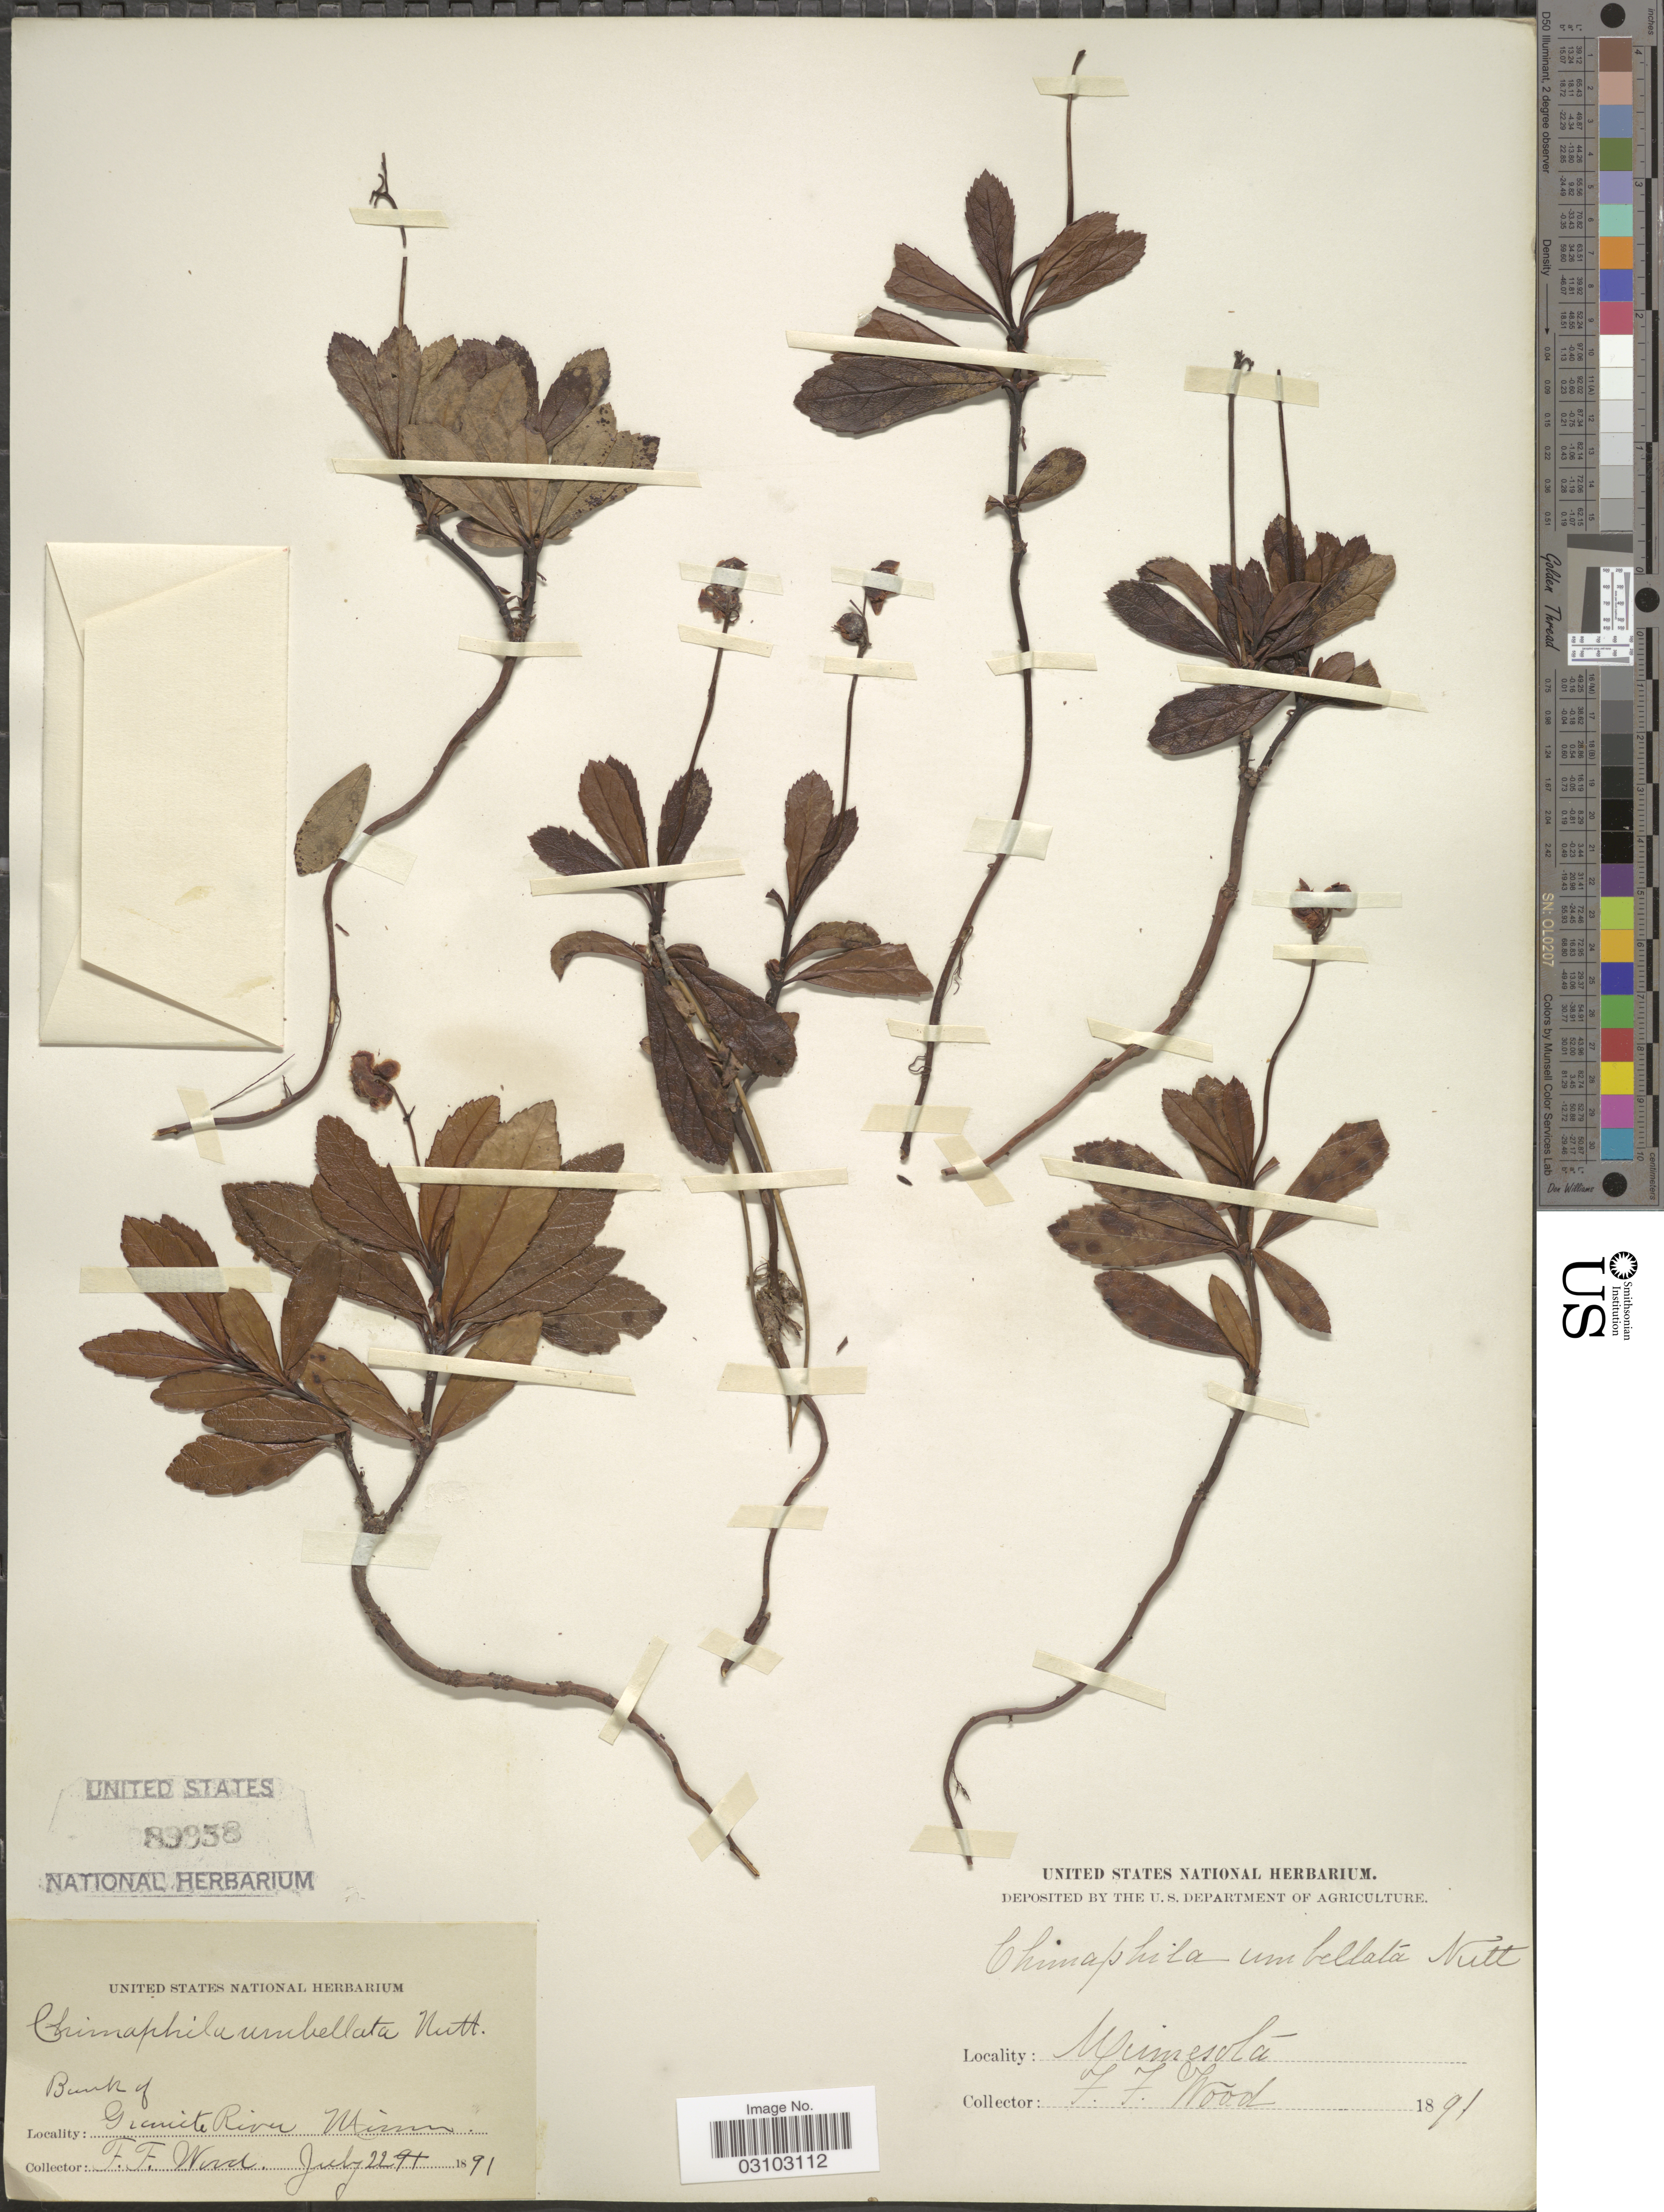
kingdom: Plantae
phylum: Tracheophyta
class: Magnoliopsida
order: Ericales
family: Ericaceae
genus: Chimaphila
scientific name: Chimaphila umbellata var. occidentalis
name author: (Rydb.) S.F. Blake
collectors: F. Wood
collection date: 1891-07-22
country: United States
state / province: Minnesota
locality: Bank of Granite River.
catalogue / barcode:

_Obiettivo del compito_. Trascrivi fedelmente tutte le righe dei record riportati sopra, senza alcuna modifica. Nella risposta ometti le immagini.

_Risultato del compito_.
kingdom: Plantae
phylum: Tracheophyta
class: Magnoliopsida
order: Ericales
family: Ericaceae
genus: Chimaphila
scientific name: Chimaphila umbellata var. occidentalis
name author: (Rydb.) S.F. Blake
collectors: F. Wood
collection date: 1891-07-22
country: United States
state / province: Minnesota
locality: Bank of Granite River.
catalogue / barcode:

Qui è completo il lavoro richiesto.